April 19, 2008
@ 07:20 AM

Last night at the opening of #altdotnet seattle, we had a fishbowl about polyglot programming. I felt several times I wanted to run up and grab a chair but...well...when Martin Fowler, Scott Hanselman, Scott Bellware, Ted Neward and other "celebrity programmers" are all jockeying for the one open chair, what I want to say seems a little less important, relatively.

Not so here on my blog, the desert of the real!

So I have been doing polyglot programming for a while: first basic+assembly (atari 800, apple //), then clipper + c, vb + c++, javascript+c++ (MFC app with embedded web browser control), perl + anything (perl's a slut), vb classic + javascript + c++, c#+javascript, vb.net + javascript...oh, and SQL with all those.

One combination notably missing is c#+vb. Why? There is 99.9% overlap between what I would do in c# and vb. For the vast majority of .net applications in the world, it's either in c# or it's in vb. There are a very few edge cases where it makes sense to have both c# and vb in the same application (using vb for office interop, where methods have craploads of optional parameters comes to mind.) So there is basically no/little value mixing c# and vb. It's like mixing sugar with equal. Just pick one, use it, and be happy.

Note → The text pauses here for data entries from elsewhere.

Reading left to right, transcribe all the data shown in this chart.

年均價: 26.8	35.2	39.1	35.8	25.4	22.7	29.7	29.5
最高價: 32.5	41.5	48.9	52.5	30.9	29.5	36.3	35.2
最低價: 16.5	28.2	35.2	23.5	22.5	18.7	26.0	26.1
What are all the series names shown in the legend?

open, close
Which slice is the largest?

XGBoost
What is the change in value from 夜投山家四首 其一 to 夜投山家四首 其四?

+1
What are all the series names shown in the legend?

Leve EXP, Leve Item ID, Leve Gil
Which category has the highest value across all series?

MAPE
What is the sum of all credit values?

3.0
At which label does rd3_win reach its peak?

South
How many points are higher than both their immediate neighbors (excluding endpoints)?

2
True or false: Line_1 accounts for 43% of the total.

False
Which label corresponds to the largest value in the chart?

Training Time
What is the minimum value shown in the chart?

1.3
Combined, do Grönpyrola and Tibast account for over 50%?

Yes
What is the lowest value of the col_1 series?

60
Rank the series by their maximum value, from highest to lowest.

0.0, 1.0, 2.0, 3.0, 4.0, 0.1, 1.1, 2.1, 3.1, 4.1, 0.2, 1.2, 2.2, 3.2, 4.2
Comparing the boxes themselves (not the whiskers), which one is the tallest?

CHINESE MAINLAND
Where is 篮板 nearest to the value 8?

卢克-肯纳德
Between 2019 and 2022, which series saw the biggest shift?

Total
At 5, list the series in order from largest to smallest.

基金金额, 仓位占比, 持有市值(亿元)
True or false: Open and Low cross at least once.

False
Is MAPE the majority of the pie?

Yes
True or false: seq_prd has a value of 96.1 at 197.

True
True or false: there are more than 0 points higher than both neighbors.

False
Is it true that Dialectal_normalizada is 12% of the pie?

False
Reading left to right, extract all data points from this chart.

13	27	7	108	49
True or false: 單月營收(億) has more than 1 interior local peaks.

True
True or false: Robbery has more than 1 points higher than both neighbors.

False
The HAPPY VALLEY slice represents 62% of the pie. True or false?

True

One combination that's in there several times is <<something>> + javascript. Why? Javascript+DHTML is for a totally different purpose than the other languages. It's specially designed for working with browsers. When I am in browserland, I like to talk browser-ese. I find I have to use fewer words to accurately communicate what I want to say.

Being a polyglot is a big investment. You need to get familiar with the languages. You need to keep up on them and use them, lest they atrophy. Some people don't want to do that. In the web programming space, there are lots and lots of tools that let you use one language and generate another. Some of the helpers in monorail come to mind. Most of ASP.NET, and especially, all of asp.net ajax comes to mind. Commercial tools like Iron Speed definately come to mind. These tools and libraries are like machine translation. whazattchickendrive

I really, really want to know what this web page about some funky USB thing that looks like a chicken foot says. Problem is, it's in japanese. No problem, just use translate.live.com or translate.google.com. This will help me kind of understand what the idea is, but it's no where near as informative as the source page, provided you can understand and read Japanese.

I think a lot of tools that hide/generate/translate from a high level language to javascript/html are like machine translation. It's best if you can just learn the language where you are working - javascript for the web, for example - and tools that translate for you are a cheap substitute.

When deciding to watch a Jackie Chan movie, here in the states, I can chose to watch it in dubbed english sans subtitles, or in Chinese. Jackie Chan's movies often have lots of little puns and side jokes going on. Most of this gets lost when the translate/dub it. To really get a Jackie Chan movie, you've really got to understand Chinese (not just the language, but the culture too.) The translated version sounds like the javascript that GWT generates looks.

Source code is, number one, a tool for programmers to express ideas. Working in the right language for the domain you are in improves your ability to accurately and succinctly express your intent to other programmer and the computer. Treat source code as generate-only gobbleygook, and that's what you'll get.